Comment poursuivre le cours de sa vie lorsqu’une partie de celle-ci part à la dérive, absorbée dans le brouillard? Comment meubler les heures qui, autrefois, passaient si rapidement, et qui, aujourd’hui, languissent au point de nous laisser penser que le temps a lui aussi décidé de hisser le drapeau blanc?
Dans Ça va aller (Lévesque éditeur, 2018), dernier ouvrage de l’écrivaine rouynorandienne Isabel Vaillancourt, une femme apprivoise le présent alors que son amant sombre chaque jour un peu plus dans son mal, la démence à corps de Lewy.
Dans une solitude nouvelle, jalonnée de souvenirs d’une vie passée en coup de vent, le temps semble figé et les habitudes d’hier se heurtent maintenant à toutes sortes d’obstacles. Comme l’écriture, dont on ne sait plus trop pourquoi on s’y adonne depuis qu’on est seul, mais qui, assurément, n’est pas vaine. Car pourquoi écrire? « Pour laisser aller les choses, pour ajouter de la distance entre ce qui fut inéluctable et le présent. Parce qu’on finit par se sentir bien dans ce présent, bien que l’on se sente coupable de la perte de l’autre ». Parce que le printemps finit toujours bien par revenir, lui, pour virer l’hiver.
Le livre d’Isabel Vaillancourt, bien qu’il prenne assise sur la pente raide qui conduit vers la mort, est empreint de vie, peuplé de voix, de musique et de lumière : les mots de Colette, de Nietzsche, de Jung, de Kafka, de Kundera, et des autres, sur fond de musique classique diffusée en boucle sur Stingray Musique. Le tout, entrecoupé des visites du vagabond qui vient au gré du vent, et des ballades en solitaire dans la rue Sainte-Bernadette, le refuge dans lequel la présence de l’être aimé se fait encore sentir.
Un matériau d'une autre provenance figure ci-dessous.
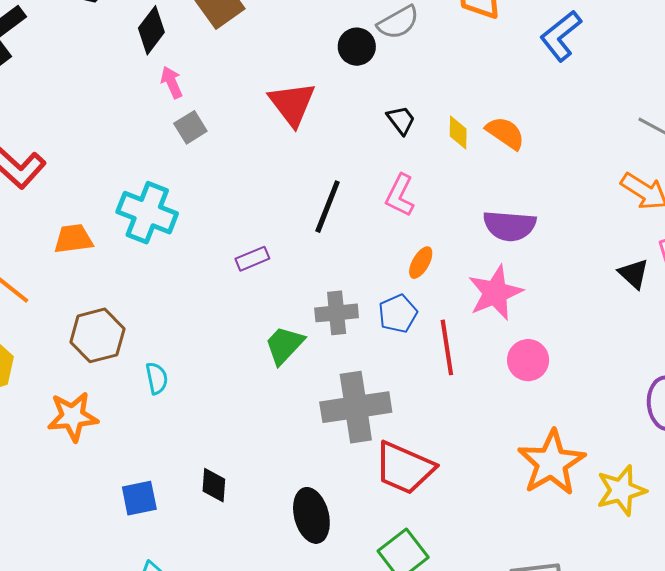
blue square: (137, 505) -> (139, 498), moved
Pour les non-habitués du genre – dont je suis – Ça va aller se présente parfois comme un livre quelque peu éparpillé, bourdonnant de références littéraires, musicales, et scientifiques qui peuvent apparaître quelques fois « plaquées » là dans le texte. Néanmoins, on commettrait une erreur d’oublier le choix fait par l’écrivaine de présenter un « carnet d’écrivain » plutôt qu’un roman, ce qui permet de voir dans les nombreuses interruptions et références plus que de simples choix esthétiques, mais les jalons d’un univers ô combien riche et personnel.